Dr. Steele, a gray-haired, vigorous man, entered the gate and came hurriedly up the path, something fateful in his stride. He greeted them both casually, smile-lessly. "I've got to get that next train," he announced, mechanically looking at his watch, "and that leaves me just twenty minutes in which to thump you."

Bertha was in awe of this blunt, tactless man of science, and as they moved towards the house listened in chilled silence while he continued: "Brent writes me that you were doing pretty well down by the lake. Why didn't you stay ? He says he advised you not to come back."

"This is me home," answered Haney, simply.

Lucius took Bertha's place at Mart's shoulder and the three men went into the library, leaving her to wait outside in anxious solitude. There was something in the doctor's manner which awed her, filled her with new conceptions, new duties.

Steele was one of these cold-blooded practitioners who do not believe in the old-fashioned manner. "Cheery suggestion" was nonsense to him. His examination was to Bertha, as to Haney, a dreaded ordeal. However, Brent had advised it, and they had agreed to submit to it, and now here he was, and upon his judgment she must rest.

For half an hour she waited in the hall, almost without moving, so far-reaching did this verdict promise to be. Her anxiety deepened into fear as Steele came out of the room and walked rapidly towards her. "He's a very sick man," he burst forth, irritably. "Get him away from here as quickly as you can—but don't excite him. Don't let him exert himself at all till you reach a lower altitude. Keep him quiet and peaceful, and don't let him clog himself up with starchy food—and above all, keep liquors away from him. He shouldn't have come back here at all. Brent warned him that he couldn't live up here. Slide him down to sea-level— if he'll go—and take care of him. His heart will run along all right if he don't overtax it. He'll last for years at sea-level."

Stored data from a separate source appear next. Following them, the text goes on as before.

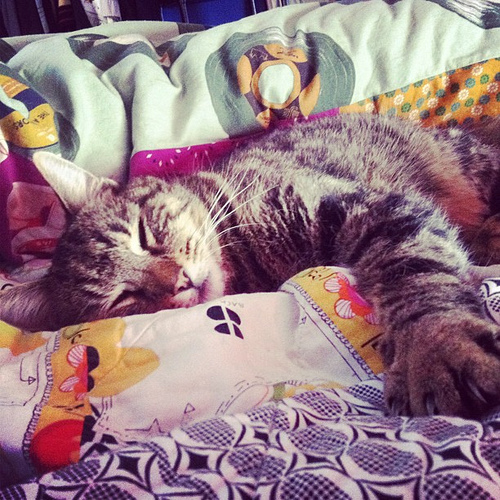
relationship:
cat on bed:
[24, 109, 496, 419] [1, 0, 498, 498]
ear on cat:
[120, 155, 188, 202] [81, 117, 498, 414]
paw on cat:
[378, 300, 498, 397] [24, 109, 496, 419]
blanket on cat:
[13, 309, 416, 499] [24, 109, 496, 419]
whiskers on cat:
[199, 169, 278, 253] [24, 109, 496, 419]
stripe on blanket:
[337, 57, 499, 141] [3, 0, 499, 500]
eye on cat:
[131, 206, 156, 255] [24, 109, 496, 419]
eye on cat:
[106, 279, 141, 309] [24, 109, 496, 419]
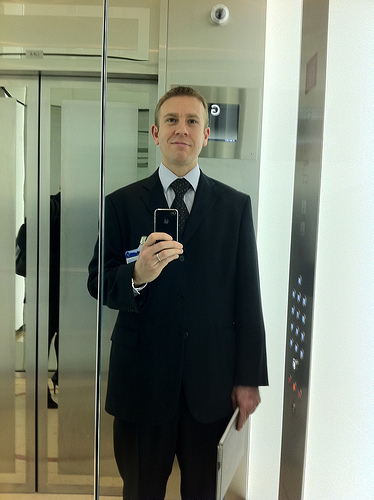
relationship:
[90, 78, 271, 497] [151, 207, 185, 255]
man holds phone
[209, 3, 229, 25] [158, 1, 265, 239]
camera attached to wall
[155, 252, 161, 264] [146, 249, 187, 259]
ring on finger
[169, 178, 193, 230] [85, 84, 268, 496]
tie worn by human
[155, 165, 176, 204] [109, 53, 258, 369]
shirt worn by human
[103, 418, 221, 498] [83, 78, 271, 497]
pants worn by man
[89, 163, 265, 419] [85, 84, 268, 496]
jacket worn by human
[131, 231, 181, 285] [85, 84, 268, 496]
hand belongs to human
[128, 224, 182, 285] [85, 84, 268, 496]
hand belongs to human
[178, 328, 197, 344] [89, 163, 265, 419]
button attached to jacket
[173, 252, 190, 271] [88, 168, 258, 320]
button attached to jacket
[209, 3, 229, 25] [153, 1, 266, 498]
camera on wall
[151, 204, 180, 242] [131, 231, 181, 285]
phone held by hand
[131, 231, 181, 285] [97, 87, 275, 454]
hand of human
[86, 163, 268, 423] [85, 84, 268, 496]
jacket worn by human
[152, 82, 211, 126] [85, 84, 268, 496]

"He hates to leave—he says he won't leave," she explained.

The man of science shrugged his shoulders. "All right! He can take his choice of roads"—he used an expressive gesture—"up or down. One leads to the New Jerusalem and is short—as he'll find out if he stays here. Good-night! I must get that train."

"Wait a minute!" she called after him. "Is there anything I can do? Did you leave any medicine?"

He turned and came back. "Yes, a temporary stimulant, but medicine is of little use. If you can get away to-morrow, you do it."

She stood a few minutes at the library door listening, waiting, and at last (hearing no sound), opened the door decisively and went in.

Haney, ghastly pale, in limp dejection, almost in collapse, was seated in an easy-chair, with Lucius holding a glass to his lips. He was stripped to his undershirt and looked like a defeated, gray old gladiator, fallen helpless in the arena, deserted by all the world save his one faithful servant—and Bertha's heart was wrenched with a deep pang of pity and remorse as she gazed at him. The doctor's warning became a command. To desert him in returning health was bad enough, to desert him now was impossible.